Janaína Moura (e-mail), Leitora do Adoro Cinema - Nota 9:

""Vanilla Sky" é realmente surpreendente. A começar pela maneira com que o filme foi estruturado: recortes intercalados de realidade e sonho. O espectador se vê tomado de uma angústia ininterrupta por não conseguir mais acompanhar, entender ou mesmo prever o desfecho do filme. Ainda poderíamos destacar também a belíssima atuação de Tom Cruise e, por que não dizer, sua coragem em encarnar uma personagem com o rosto totalmente desfigurado. Logo ele, que aparenta não possuir os sinais da passagem do tempo...

_Trechos dos dados:_
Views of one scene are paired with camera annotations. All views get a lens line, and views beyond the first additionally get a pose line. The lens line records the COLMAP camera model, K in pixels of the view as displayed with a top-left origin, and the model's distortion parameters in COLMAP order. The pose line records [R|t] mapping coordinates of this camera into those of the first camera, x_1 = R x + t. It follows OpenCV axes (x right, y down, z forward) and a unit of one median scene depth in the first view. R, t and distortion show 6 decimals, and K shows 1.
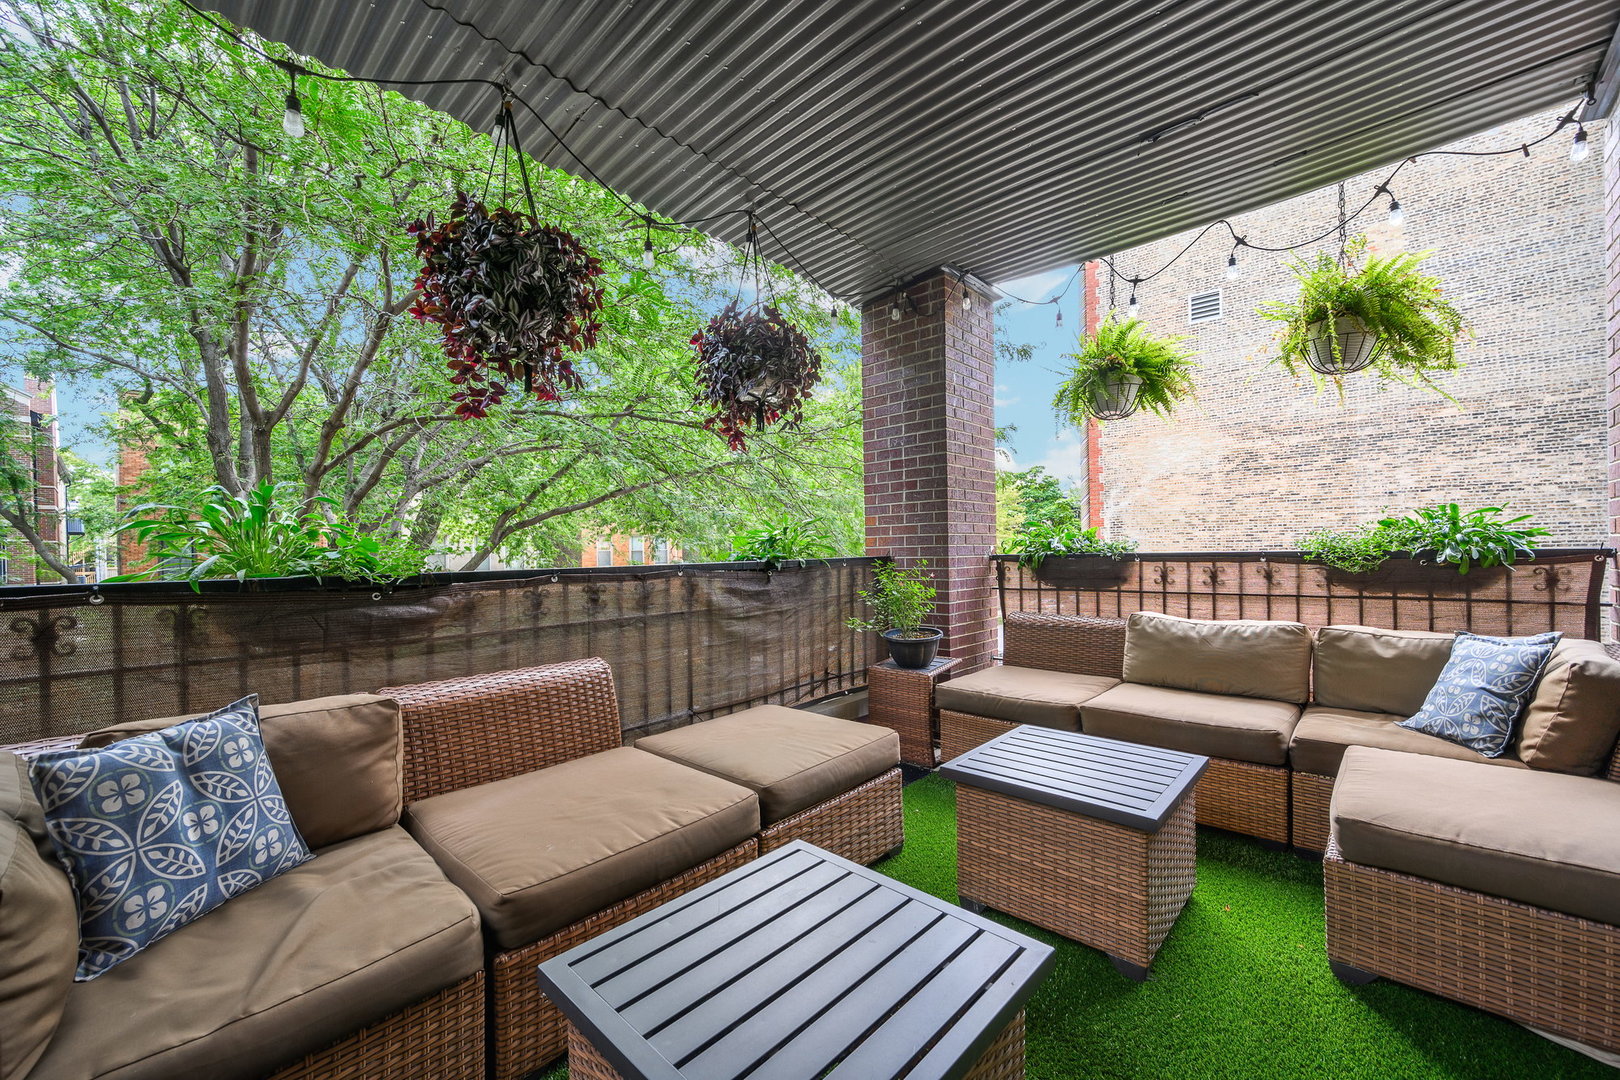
lens RADIAL K [[637.7, 0, 790.2], [0, 637.7, 535.6], [0, 0, 1]] dist [0.002129, -0.000012]
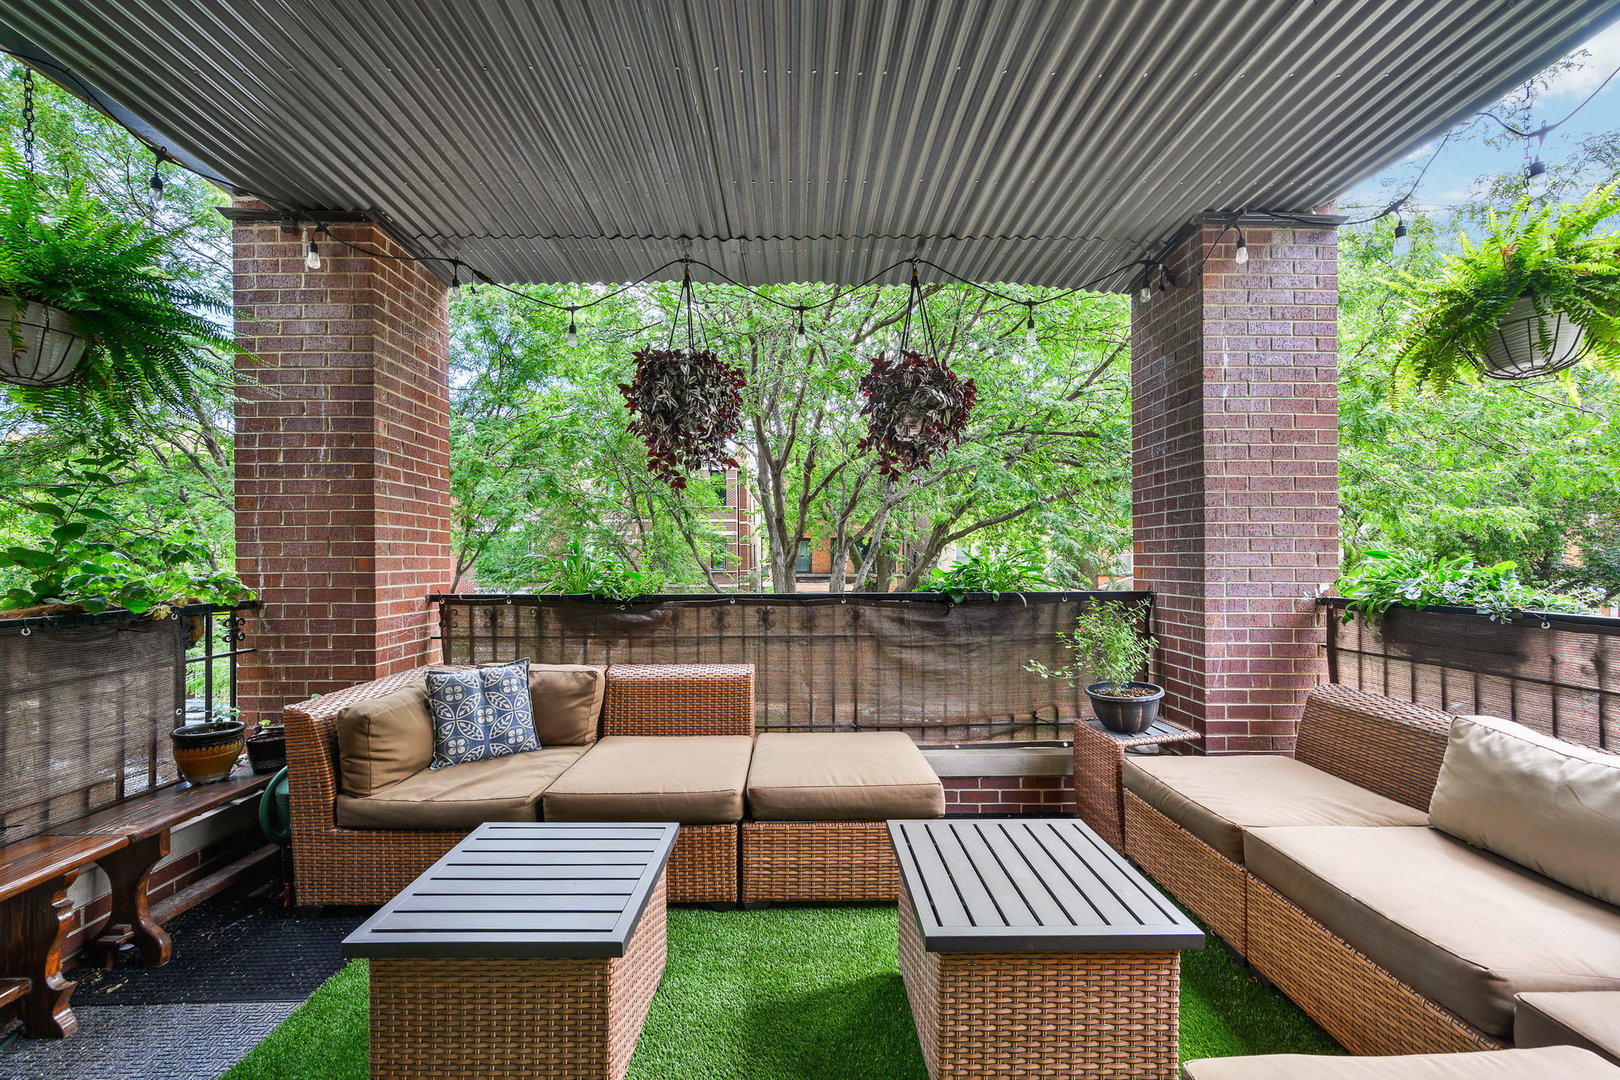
lens RADIAL K [[637.7, 0, 790.2], [0, 637.7, 535.6], [0, 0, 1]] dist [0.002129, -0.000012]
pose [[0.679151, -0.009535, -0.733936, 0.712086], [0.010713, 0.999938, -0.003077, -0.066723], [0.733920, -0.005773, 0.679211, 0.177460]]
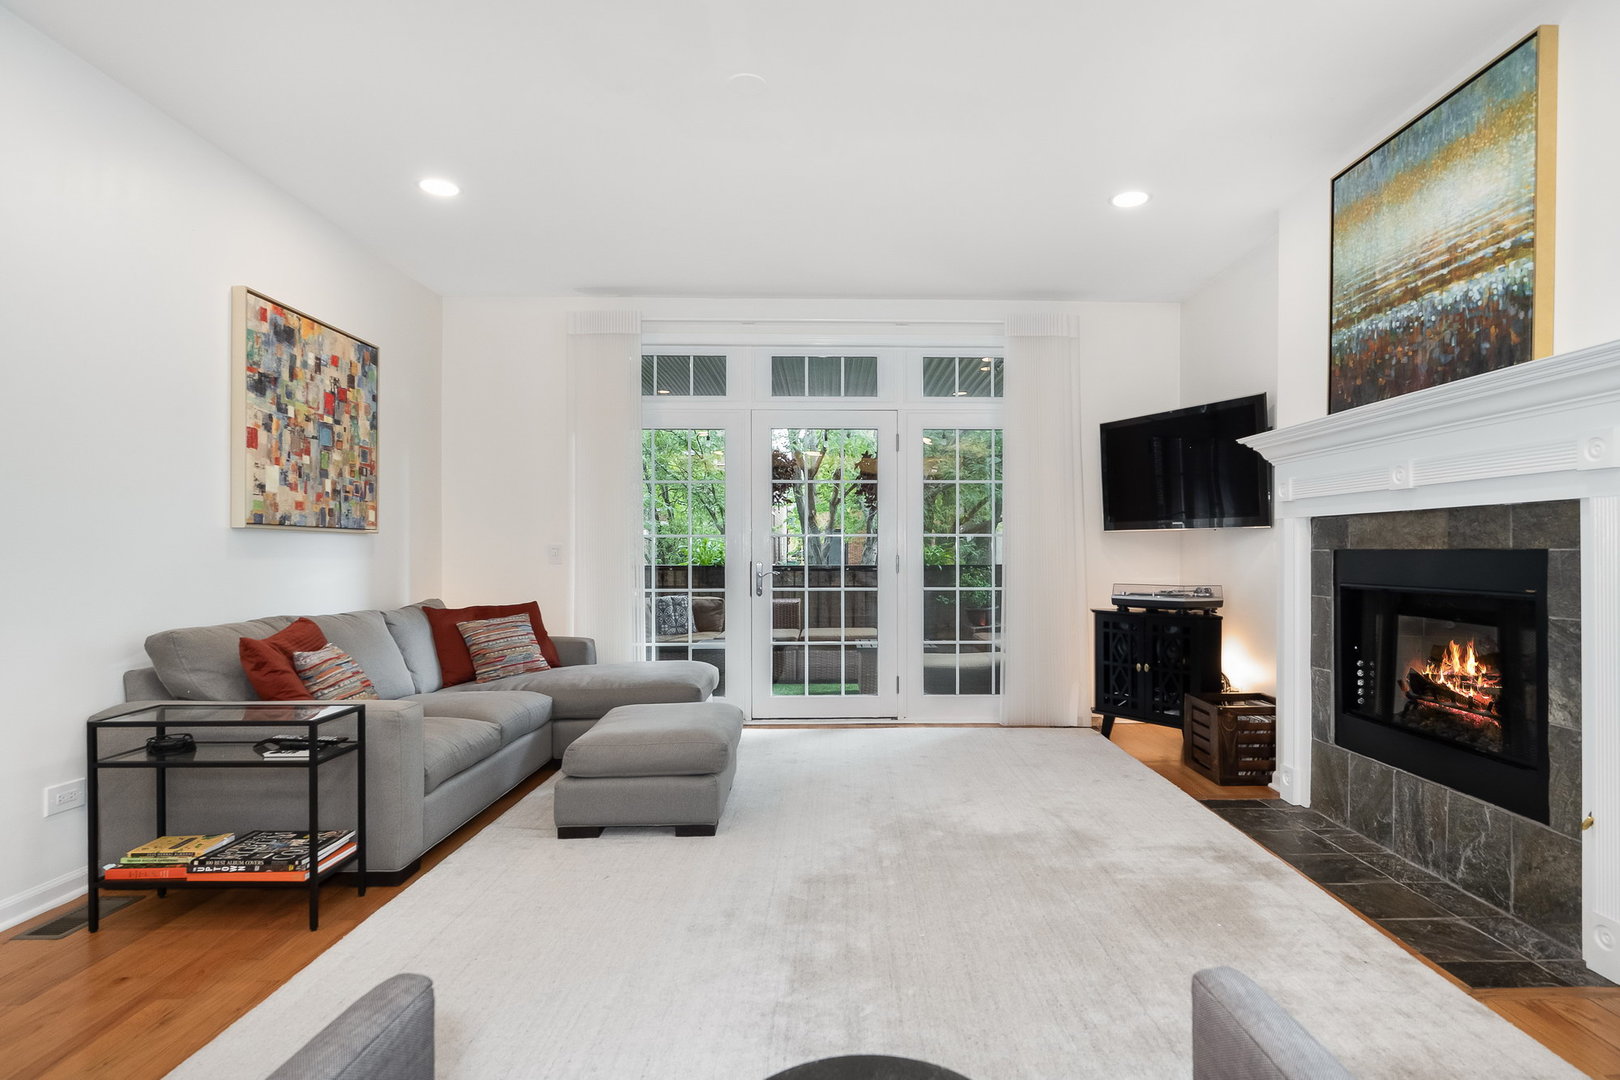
lens RADIAL K [[810.9, 0, 810.0], [0, 810.9, 540.0], [0, 0, 1]] dist [-0.000138, -0.000064]
pose [[0.663453, 0.002495, -0.748214, 2.277377], [0.006811, 0.999933, 0.009374, -0.080648], [0.748187, -0.011315, 0.663391, -1.192771]]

_O que fazer:_ Transcreva sem nenhuma alteração o trecho do comentário sobre Vanilla Sky que vai de "Janaína Moura (e-mail), Leitora" até "passagem do tempo...". Não é preciso usar a listagem.

_Resposta:_
Janaína Moura (e-mail), Leitora do Adoro Cinema - Nota 9:

""Vanilla Sky" é realmente surpreendente. A começar pela maneira com que o filme foi estruturado: recortes intercalados de realidade e sonho. O espectador se vê tomado de uma angústia ininterrupta por não conseguir mais acompanhar, entender ou mesmo prever o desfecho do filme. Ainda poderíamos destacar também a belíssima atuação de Tom Cruise e, por que não dizer, sua coragem em encarnar uma personagem com o rosto totalmente desfigurado. Logo ele, que aparenta não possuir os sinais da passagem do tempo...